Educação
Finlândia adota novo método de ensino transformador
Ensino e aprendizagem
Diversos métodos de ensino podem transformam a didática pedagógica e consequentemente o desempenho de alunos nos ambientes escolares. Entre eles, podemos verificar, na Finlândia, uma nova maneira de ensinar.
Apesar de figurar entre os 10 melhores em ciências e leitura no PISA (sigla em inglês para Programa Internacional de Avaliação de Alunos, exame realizado pela Organização para a Cooperação e Desenvolvimento Econômico), o país começa a pôr em prática um novo método, no qual disciplinas e o conteúdo perdem espaço para competências e alunos ganham papel ativo na avaliação.
Na última semana, uma reportagem do jornal britânico The Independent trouxe pistas sobre o novo plano finlandês: tópicos, como “mudança climática” e “centenário da independência da Finlândia” começam a receber mais ênfase do que a transmissão de conteúdo por meio da rigidez das disciplinas.
Em um passo além do que hoje acontece por no mínimo dois períodos ao ano nas chamadas “aulas de fenômenos”, a grade horária se torna mais flexível para que o estudante entre em contato com conceitos de economia, história, geografia e línguas estrangeiras de modo transversal com a ajuda de temas do cotidiano.
A partir de 2016, novas diretrizes curriculares vão induzir a implantação de aulas e práticas colaborativas com diversos professores trabalhando simultaneamente com um mesmo grupo de alunos. Na capital do país, Helsinque, 10 escolas já aplicam essa metodologia, enquanto outras dão os primeiros passos.

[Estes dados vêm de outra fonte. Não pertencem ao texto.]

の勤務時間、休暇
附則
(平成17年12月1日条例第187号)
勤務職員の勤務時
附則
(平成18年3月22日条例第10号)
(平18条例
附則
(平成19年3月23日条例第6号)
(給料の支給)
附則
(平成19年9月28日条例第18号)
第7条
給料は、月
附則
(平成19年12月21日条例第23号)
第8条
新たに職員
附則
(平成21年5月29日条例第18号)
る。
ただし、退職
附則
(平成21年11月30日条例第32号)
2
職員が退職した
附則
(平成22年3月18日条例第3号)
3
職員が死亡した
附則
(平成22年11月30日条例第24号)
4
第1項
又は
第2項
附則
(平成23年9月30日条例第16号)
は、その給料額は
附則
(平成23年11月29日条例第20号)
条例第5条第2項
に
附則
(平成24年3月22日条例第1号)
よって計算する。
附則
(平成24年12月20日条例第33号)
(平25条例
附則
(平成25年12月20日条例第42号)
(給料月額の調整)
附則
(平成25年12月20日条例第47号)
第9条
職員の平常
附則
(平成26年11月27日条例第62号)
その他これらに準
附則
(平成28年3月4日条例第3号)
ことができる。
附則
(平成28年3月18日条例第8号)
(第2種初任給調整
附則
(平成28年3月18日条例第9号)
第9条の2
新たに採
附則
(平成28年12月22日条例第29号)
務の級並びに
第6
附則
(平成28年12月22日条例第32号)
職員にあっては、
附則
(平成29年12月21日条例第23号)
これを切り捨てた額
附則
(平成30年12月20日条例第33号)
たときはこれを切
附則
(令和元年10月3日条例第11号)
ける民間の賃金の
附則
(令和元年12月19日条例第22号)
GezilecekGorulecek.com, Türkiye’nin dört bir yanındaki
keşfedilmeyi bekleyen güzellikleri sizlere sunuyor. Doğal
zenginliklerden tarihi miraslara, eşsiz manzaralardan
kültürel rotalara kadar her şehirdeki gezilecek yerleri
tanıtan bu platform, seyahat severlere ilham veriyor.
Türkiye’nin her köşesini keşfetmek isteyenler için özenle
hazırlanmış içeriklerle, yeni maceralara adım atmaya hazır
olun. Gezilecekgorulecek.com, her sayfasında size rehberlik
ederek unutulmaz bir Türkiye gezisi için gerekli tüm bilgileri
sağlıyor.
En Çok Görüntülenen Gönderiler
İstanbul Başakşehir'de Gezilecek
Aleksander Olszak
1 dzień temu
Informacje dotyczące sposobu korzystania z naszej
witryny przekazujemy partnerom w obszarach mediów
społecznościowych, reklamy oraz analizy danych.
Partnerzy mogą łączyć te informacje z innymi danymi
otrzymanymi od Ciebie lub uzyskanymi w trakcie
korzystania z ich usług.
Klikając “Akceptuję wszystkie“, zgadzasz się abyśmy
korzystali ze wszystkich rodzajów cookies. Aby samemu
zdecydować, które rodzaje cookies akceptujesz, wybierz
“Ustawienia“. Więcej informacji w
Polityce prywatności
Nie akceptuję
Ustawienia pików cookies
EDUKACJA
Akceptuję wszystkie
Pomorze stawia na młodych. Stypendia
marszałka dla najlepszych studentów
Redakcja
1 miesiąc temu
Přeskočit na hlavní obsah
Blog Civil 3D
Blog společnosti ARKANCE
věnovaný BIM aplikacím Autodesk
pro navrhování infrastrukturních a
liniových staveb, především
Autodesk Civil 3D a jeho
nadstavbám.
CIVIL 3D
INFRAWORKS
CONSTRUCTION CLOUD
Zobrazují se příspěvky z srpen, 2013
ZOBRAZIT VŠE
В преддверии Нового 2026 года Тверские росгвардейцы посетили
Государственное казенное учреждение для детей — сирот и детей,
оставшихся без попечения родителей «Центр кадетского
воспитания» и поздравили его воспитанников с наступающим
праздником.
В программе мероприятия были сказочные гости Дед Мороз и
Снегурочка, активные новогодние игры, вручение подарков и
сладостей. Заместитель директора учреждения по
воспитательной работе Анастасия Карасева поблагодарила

Para saber mais sobre as mudanças em curso, o site 'Porvir' conversou com Marjo Kyllönen, secretária de educação da cidade com a maior rede do país, com 198 escolas, 36.000 alunos e 3.000 professores.
Na entrevista, Kyllönen explica que o plano é mudar o foco, sair do ensino tradicional que forma indivíduos prontos para obedecer e partir para uma solução inovadora que ajude no progresso da sociedade finlandesa.
A representante de Helsinque detalha ainda mudanças no modo de avaliar professores, que passariam a ter feedback da própria classe. "Medo de dar errado?“Eu não tenho medo. Esse novo jeito de ensinar permite resultados muito melhores em diferentes áreas, porque você passa a aprender sobre determinado tema para a vida e não somente para a escola.”